In 1979, for all my differences with neoconservatism, I argued that it promised, on various grounds, to be “the serious and intelligent conservatism America has lacked.”  I was well aware that this conclusion was risky and sure to elicit scornful objections from many liberal friends. “Let me not hedge my bet,” I wrote bravely.

Well, as I explained when my book was reissued with a new foreword in 2013, I not only lost that bet but lost it much more quickly than I could have anticipated. With the election of Ronald Reagan in 1980, many neoconservative intellectuals, previously political outsiders and broad-gauged pragmatic social theorists, became Washington operators and, finally, sophisticated proponents of American unilateralism and military intervention. By 2003, when they were associated with the invasion of Iraq, pundits and headline writers had abbreviated their identity to neocons. 

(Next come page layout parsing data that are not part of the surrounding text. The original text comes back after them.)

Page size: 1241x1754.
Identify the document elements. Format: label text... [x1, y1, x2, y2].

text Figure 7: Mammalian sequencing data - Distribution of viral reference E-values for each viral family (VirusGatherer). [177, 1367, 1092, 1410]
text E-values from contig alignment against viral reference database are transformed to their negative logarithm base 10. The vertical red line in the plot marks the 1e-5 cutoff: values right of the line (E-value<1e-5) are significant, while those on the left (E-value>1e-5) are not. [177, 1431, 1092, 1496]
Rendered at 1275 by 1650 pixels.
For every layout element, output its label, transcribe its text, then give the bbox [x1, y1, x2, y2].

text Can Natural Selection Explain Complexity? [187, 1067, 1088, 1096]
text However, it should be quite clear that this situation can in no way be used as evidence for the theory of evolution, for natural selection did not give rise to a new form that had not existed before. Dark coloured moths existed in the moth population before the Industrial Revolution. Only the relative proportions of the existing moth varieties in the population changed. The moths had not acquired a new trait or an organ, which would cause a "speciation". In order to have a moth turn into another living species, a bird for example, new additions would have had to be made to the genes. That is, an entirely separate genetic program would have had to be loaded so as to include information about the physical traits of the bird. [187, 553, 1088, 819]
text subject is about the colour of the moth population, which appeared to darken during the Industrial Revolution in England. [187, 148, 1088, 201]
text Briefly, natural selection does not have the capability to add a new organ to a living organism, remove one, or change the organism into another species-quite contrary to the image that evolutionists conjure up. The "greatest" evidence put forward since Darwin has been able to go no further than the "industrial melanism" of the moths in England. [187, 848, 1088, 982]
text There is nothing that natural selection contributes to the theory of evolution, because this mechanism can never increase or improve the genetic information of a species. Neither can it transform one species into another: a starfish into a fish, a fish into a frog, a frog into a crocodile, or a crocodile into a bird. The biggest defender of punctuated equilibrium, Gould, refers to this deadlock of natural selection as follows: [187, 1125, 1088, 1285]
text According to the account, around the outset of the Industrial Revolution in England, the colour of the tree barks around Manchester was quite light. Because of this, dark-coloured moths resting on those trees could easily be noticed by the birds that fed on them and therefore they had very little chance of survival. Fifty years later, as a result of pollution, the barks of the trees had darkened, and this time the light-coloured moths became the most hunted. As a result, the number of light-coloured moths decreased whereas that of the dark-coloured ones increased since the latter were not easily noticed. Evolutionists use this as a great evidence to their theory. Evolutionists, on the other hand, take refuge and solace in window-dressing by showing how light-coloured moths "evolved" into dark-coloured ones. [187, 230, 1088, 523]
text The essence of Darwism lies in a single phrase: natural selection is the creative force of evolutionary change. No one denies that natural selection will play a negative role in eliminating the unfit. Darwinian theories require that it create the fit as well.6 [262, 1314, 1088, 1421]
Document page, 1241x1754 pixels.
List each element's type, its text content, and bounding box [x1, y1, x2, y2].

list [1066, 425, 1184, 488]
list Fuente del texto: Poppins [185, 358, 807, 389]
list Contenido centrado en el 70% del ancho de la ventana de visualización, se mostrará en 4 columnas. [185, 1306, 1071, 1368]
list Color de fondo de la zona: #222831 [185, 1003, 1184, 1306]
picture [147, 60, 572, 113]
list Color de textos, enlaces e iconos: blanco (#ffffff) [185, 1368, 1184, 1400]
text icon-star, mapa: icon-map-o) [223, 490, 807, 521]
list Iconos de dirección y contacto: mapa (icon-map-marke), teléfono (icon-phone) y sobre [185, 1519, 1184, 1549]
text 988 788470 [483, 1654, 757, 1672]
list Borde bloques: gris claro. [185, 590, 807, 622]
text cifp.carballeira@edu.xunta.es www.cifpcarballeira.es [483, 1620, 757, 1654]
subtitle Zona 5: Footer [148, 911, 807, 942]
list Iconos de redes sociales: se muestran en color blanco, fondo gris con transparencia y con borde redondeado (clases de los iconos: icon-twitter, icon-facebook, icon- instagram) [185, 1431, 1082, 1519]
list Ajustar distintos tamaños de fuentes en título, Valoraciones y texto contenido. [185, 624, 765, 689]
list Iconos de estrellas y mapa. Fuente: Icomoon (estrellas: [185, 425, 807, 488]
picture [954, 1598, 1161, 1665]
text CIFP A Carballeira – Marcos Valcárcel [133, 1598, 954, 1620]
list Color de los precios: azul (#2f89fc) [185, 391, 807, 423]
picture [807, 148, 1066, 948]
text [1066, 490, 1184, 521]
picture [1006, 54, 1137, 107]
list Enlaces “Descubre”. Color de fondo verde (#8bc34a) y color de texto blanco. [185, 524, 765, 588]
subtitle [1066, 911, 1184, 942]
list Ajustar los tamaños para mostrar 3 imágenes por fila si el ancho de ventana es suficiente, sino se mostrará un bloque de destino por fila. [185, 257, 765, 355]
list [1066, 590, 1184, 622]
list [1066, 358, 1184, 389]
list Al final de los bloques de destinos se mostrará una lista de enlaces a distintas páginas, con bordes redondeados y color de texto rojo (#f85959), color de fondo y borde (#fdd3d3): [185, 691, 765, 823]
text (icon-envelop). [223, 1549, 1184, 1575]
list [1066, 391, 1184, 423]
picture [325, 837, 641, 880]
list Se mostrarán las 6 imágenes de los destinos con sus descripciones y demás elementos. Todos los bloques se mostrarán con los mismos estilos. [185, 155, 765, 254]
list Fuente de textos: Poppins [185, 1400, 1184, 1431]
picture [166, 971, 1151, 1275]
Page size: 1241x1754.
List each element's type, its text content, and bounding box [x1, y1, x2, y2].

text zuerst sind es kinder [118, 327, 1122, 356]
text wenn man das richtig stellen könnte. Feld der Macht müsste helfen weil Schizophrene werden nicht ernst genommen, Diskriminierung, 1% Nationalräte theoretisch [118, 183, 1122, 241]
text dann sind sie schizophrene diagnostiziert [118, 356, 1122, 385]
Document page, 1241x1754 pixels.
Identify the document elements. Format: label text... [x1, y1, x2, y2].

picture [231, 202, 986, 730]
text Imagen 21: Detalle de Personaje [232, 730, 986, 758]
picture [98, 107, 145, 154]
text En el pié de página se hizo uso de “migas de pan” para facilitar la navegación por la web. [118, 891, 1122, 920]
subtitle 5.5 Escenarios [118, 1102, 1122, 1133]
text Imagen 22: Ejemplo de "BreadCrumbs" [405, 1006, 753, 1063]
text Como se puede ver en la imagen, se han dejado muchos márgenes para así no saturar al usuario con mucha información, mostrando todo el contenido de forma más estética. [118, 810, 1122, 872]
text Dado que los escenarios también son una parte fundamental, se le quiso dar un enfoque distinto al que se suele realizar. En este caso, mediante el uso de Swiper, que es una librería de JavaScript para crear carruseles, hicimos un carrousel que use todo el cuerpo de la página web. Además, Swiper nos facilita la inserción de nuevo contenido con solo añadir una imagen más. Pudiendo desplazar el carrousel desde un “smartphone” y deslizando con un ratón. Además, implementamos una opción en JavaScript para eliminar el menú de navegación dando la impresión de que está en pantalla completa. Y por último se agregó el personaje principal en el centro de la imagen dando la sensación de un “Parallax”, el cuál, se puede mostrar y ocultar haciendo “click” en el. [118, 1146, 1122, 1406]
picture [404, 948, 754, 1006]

Now the same question is posed about the Reformicons. Any chance that they could offer the serious and intelligent conservatism America has lacked—and at this moment so sorely needs? For all the reasons given above, I’m not betting on it. I wish it were otherwise.

Peter Steinfels, a former editor of Commonweal and religion writer for the New York Times, is a University Professor Emeritus at Fordham University and author of A People Adrift: The Crisis of the Roman Catholic Church in America.